I kept no diary. The arguments online were so stupid I just got sick of them and checked out. The social history — well, I’m one of the lucky ones who just did my work from home instead of commuting to an office, and so the main impact on me was to become even more divorced from what the rest of the country is experiencing.

It’s slightly premature to be summarizing, but on the other hand I’d like to start committing to a few things before a standard narrative is established.

The big picture summary is that this was a false alarm. I wrote back in March that lockdowns were justified by the tail risks of the pandemic being really bad, but it’s clear with the hindsight we didn’t have then that they weren’t needed. In terms of spread and lethality, this is well within the parameters of the pandemic preparedness plans that had been worked out in advance and were ditched in March.

Again, we couldn’t have known that at the time. What we could and did know was that the “flatten the curve” slogan was bollocks. That was obvious as soon as you tried to put scales on the axes. If we needed to flatten we would still have a decade to go.

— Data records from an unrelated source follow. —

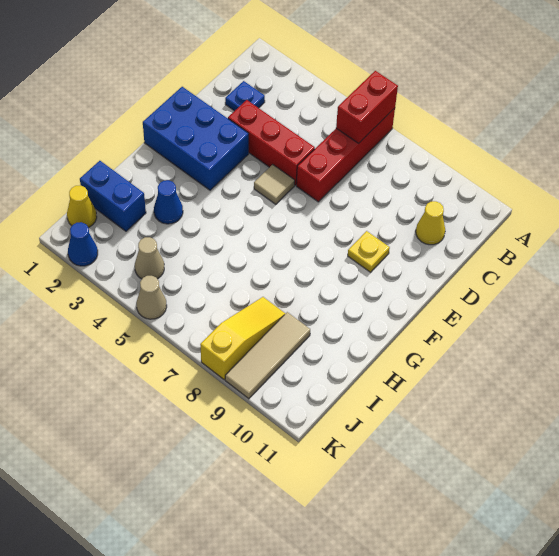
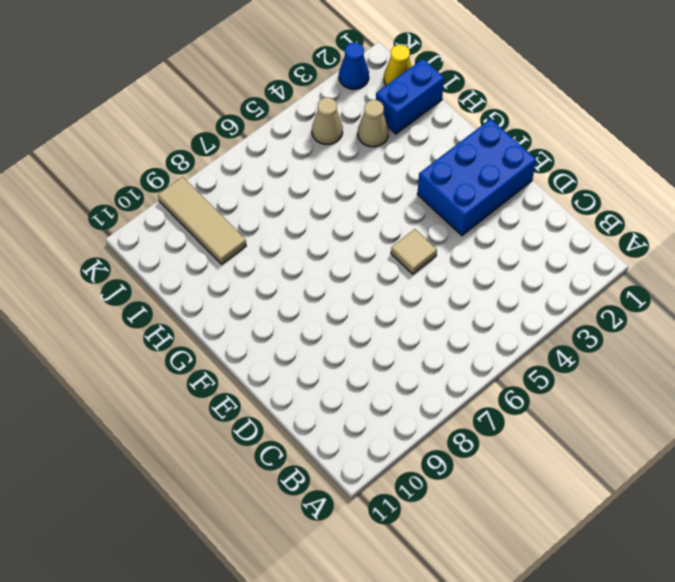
tan cone I3 level 1 -> tan cone K5 level 1
none -> red brick A6:D6 level 1
none -> blue plate C2 level 1
none -> yellow cone C10 level 1

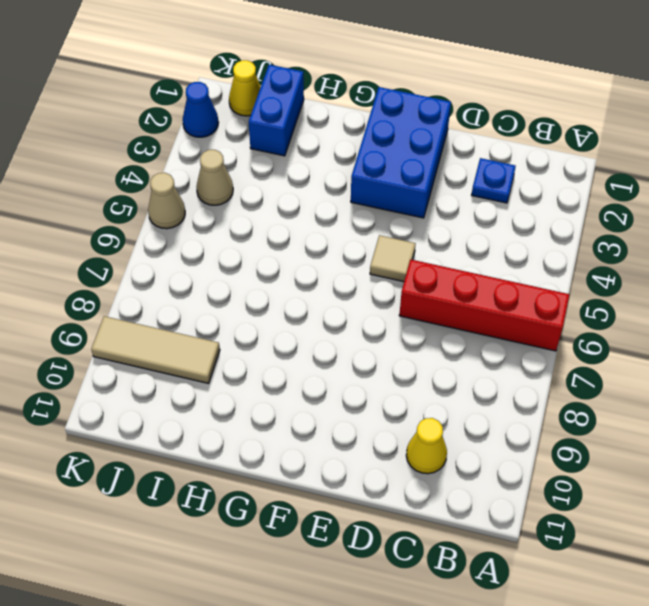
none -> red brick D3:D5 level 1
none -> yellow plate E9 level 1
none -> blue cone H3 level 1

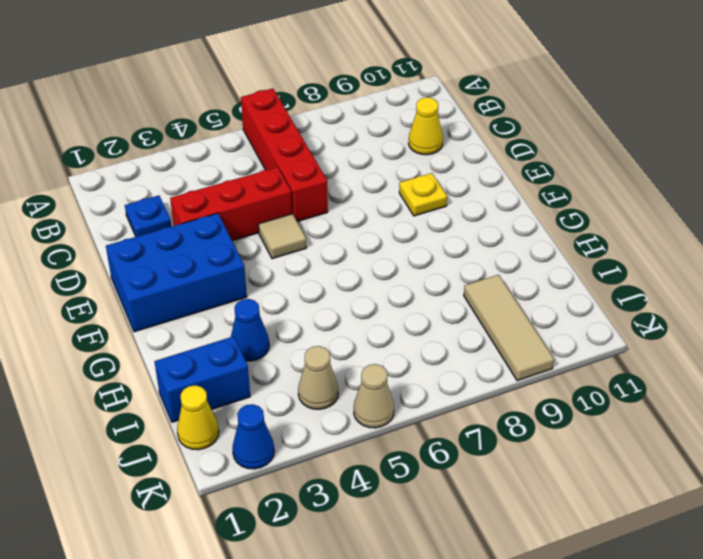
none -> yellow slope I8:K8 level 1 top K
none -> red brick A6:B6 level 2

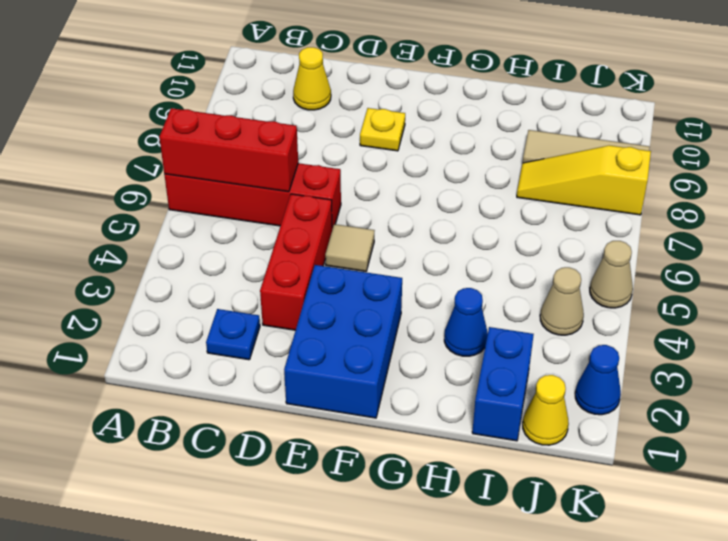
red brick A6:C6 level 2 -> red brick A6:B6 level 2

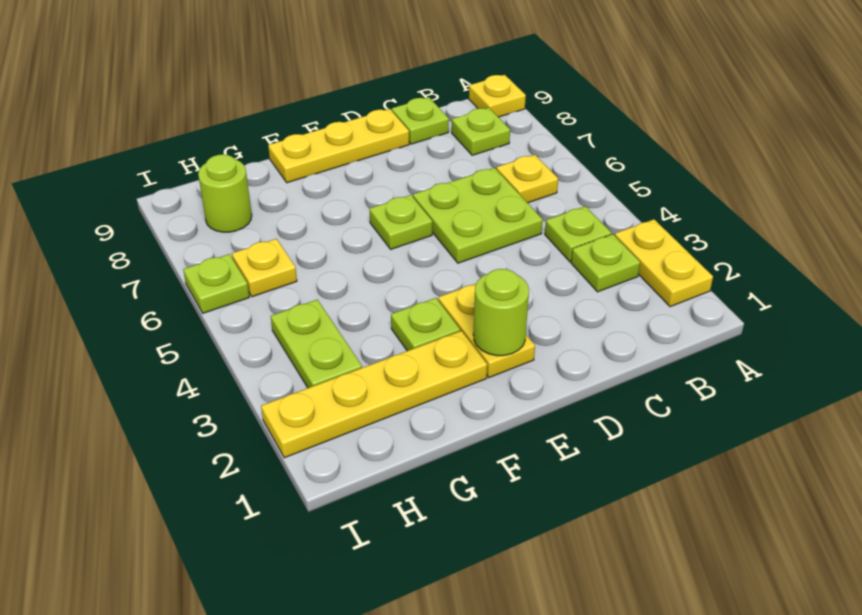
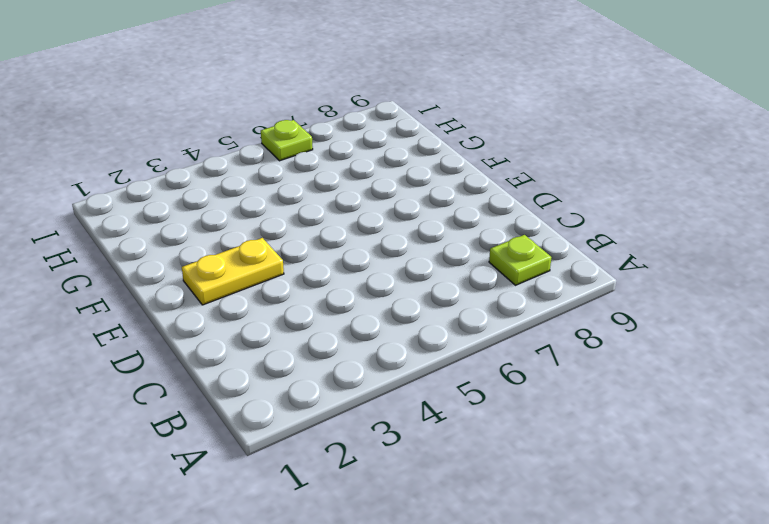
none -> yellow plate A2:A3 level 1
none -> yellow plate A9 level 1
none -> lime plate B3 level 1

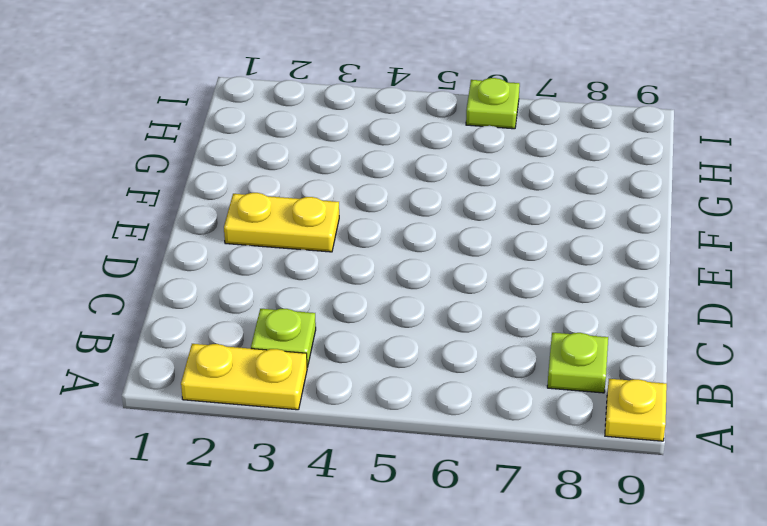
none -> lime plate B4 level 1
none -> yellow plate B6 level 1
none -> lime plate C5:D6 level 1

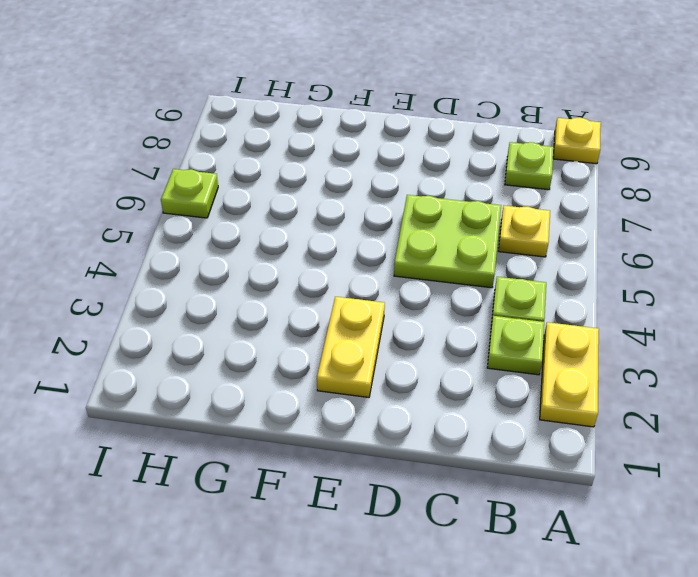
none -> lime plate C9 level 1
none -> yellow plate D9:F9 level 1
none -> lime plate E6 level 1

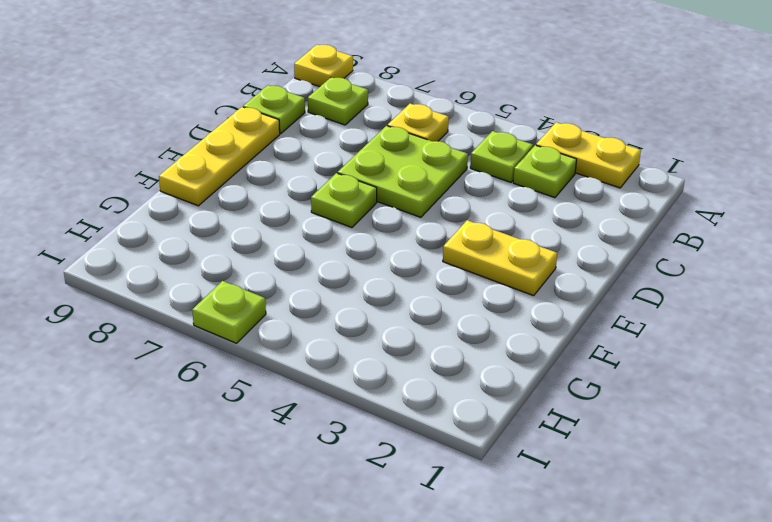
none -> yellow plate F2:I2 level 1
none -> lime plate F3 level 1
none -> lime plate H3:H4 level 1

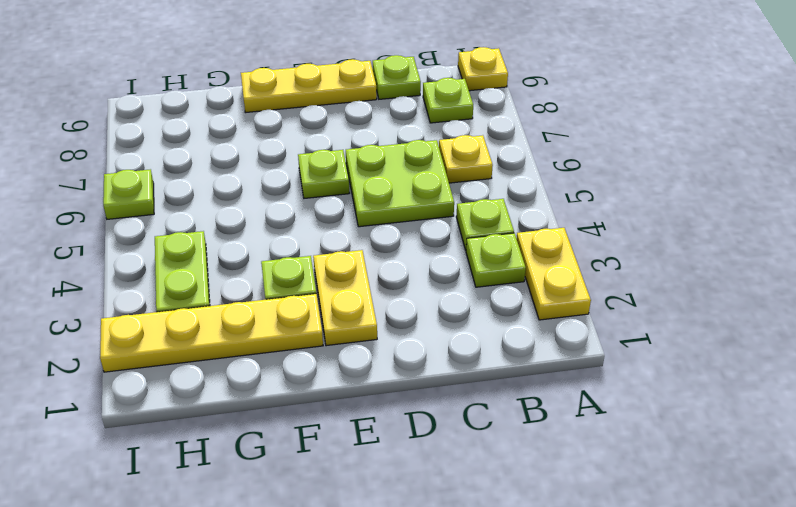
none -> yellow plate H6 level 1
none -> lime round brick H8 level 1
none -> lime round brick E2 level 2

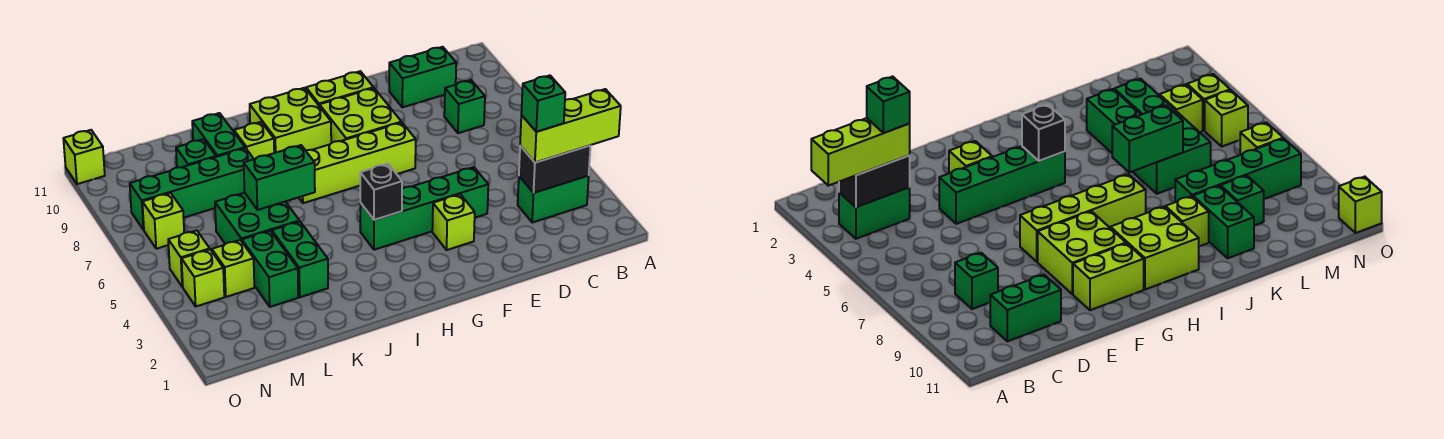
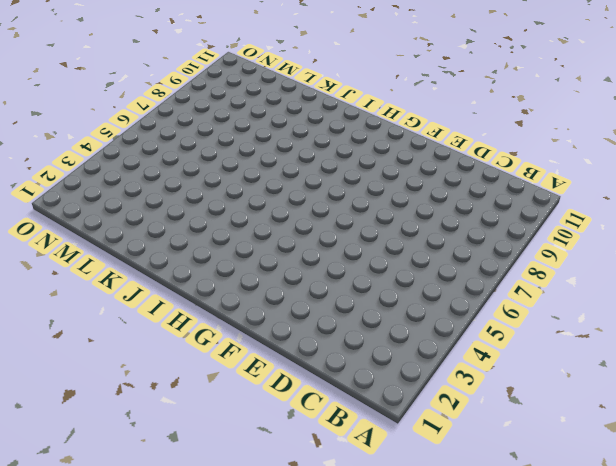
none -> green brick B3:C3 level 1
none -> green brick C8 level 1
none -> green brick C10:D10 level 1

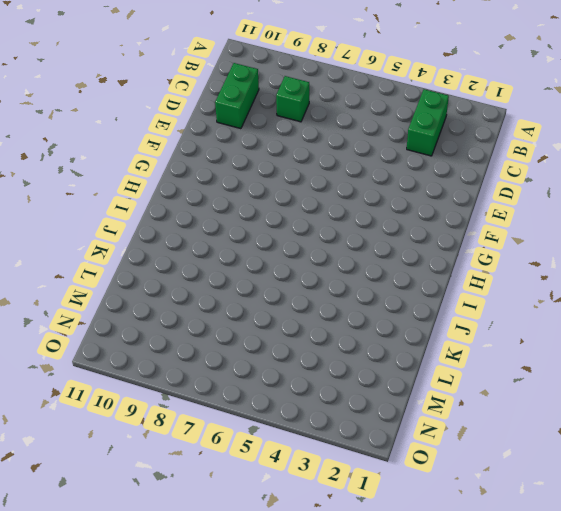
none -> green brick E4:H4 level 1
none -> lime brick F3 level 1
none -> lime brick F7:I7 level 1

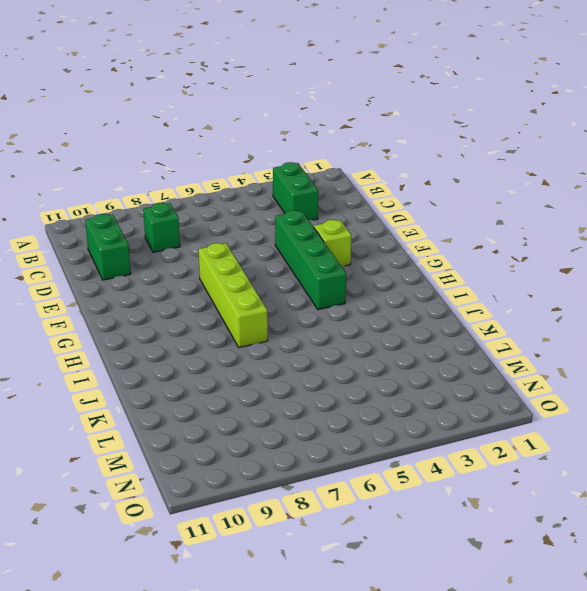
none -> lime brick F8:G9 level 1
none -> lime brick F10:G10 level 1
none -> lime brick H9:I10 level 1

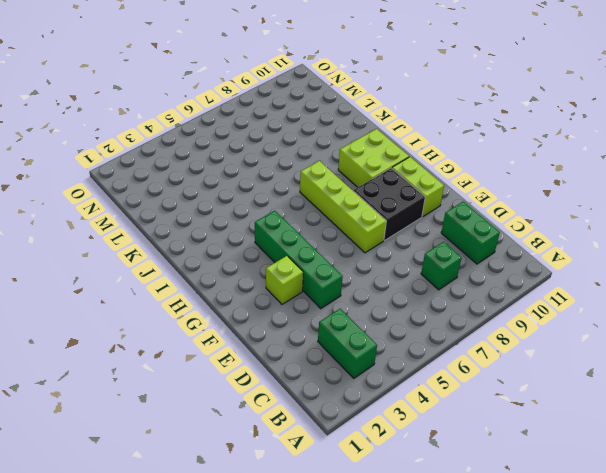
black brick F8:G9 level 1 -> lime brick F8:G9 level 1
none -> lime brick J9 level 1
none -> green brick K3:K4 level 1
none -> green brick K5:L6 level 1

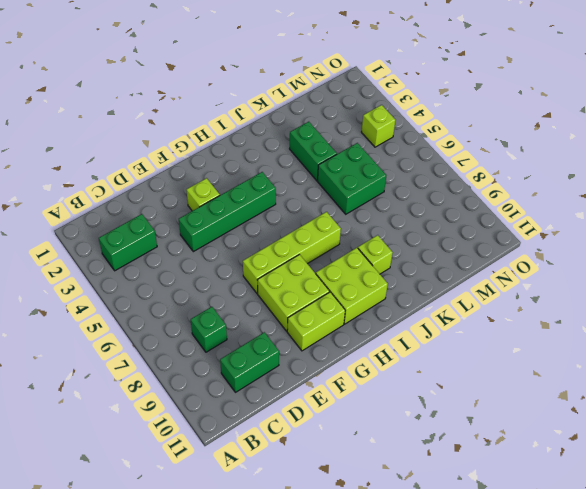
none -> green brick K8:N8 level 1
none -> green brick K9:K10 level 1
none -> green brick L3:L4 level 1

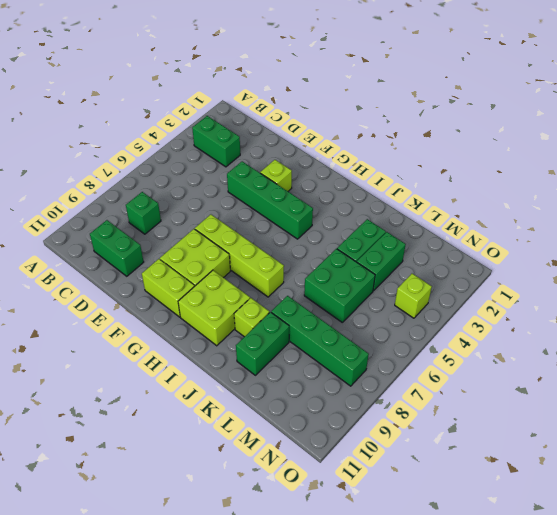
none -> green brick L9 level 1
none -> lime brick M4 level 1
none -> lime brick N5 level 1

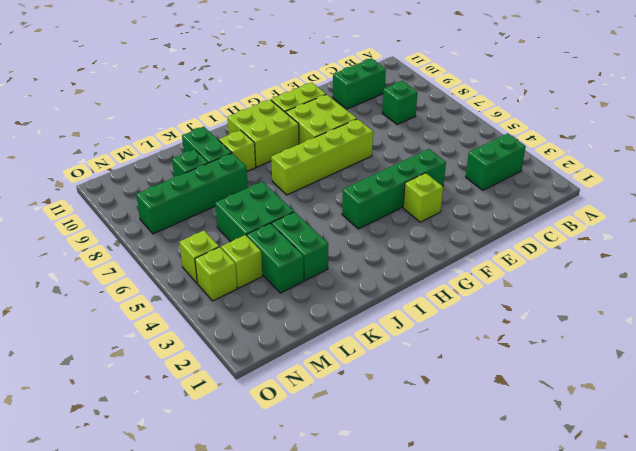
none -> lime brick N7 level 1
none -> lime brick O11 level 1
none -> black brick B3:C3 level 2

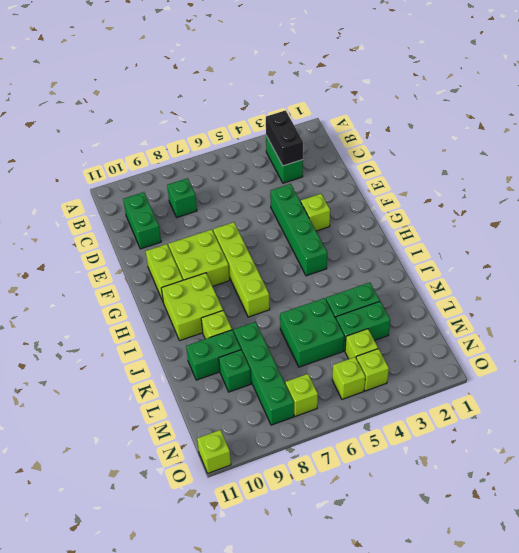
none -> black brick H4 level 2
none -> green brick J6:K6 level 2
none -> lime brick A3:C3 level 3

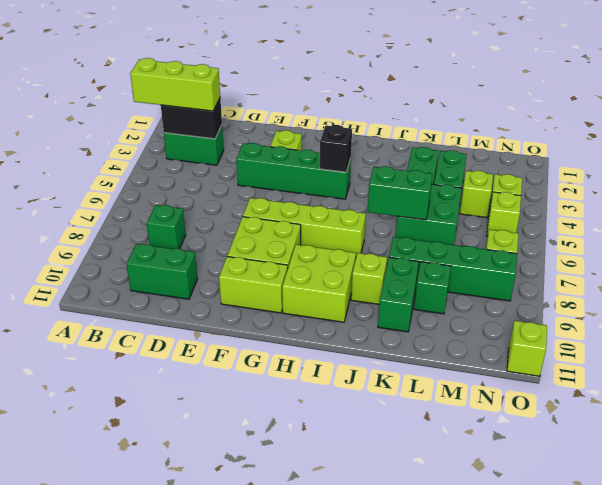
none -> green brick C3 level 4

That’s moot of course because of the vaccines. It seems obvious that, having endured the reduction measures this far, we should continue them a couple more months to minimise the damage this winter, since by next winter it will be all over. (The extreme seasonality seems like a huge deal. Like, the virus doesn’t work in summer but we don’t know why not. Wouldn’t it be spectacularly useful to know? UV light? Vitamin D? Central heating turned off? How hard can it be?)

It seems obvious, but it might not be. I think to the global catastrophe I was closest to, the 2007 crash, where most of the damage was caused by the last few months of the fake boom. But I have no handle on the economic impact, I only mention the possibility.

As to the social impact — I can’t help thinking that it’s been a huge dose of realism. Disrupting a year’s schooling for a generation of children surely can’t be anything but positive: one of the biggest problems of our education system is that it trains its victims to believe that everything is under control and their job is just to fit in. A huge dose of chaos is exactly what I would have prescribed. The same goes for society at large. We can’t go on without asking big questions about what is essential or important, and what we can give up in an emergency. The pandemic should give us a much broader perspective on what is thinkable or possible. It might also shake a lot of people, like the schoolchildren, out of their general complacency. People (in Britain at least) who lived through World War II tend to be nostalgic about it. The economic damage aside, an injection of chaos and the unexpected into people’s lives might stimulate them and benefit them.

Even though this was a false alarm, anyone can see it might not have been. There are all sorts of possibilities. If we didn’t get natural immunity to the virus, for instance, it would have to fundamentally and permanently change our whole society. If it had been ten times more lethal, anyone bitching about their freedoms would have been blatantly insane. We would have had to weld doors shut China-style, or die. If it killed children the way it killed the elderly, we would have had to be much more effective, or we would lose a generation. The signs do not suggest that we would have coped with any of these worst-case scenarios very well. Possibly next time we will be more realistic.

We also need to think a bit better about death. But I doubt we will, and that’s worth another post anyway.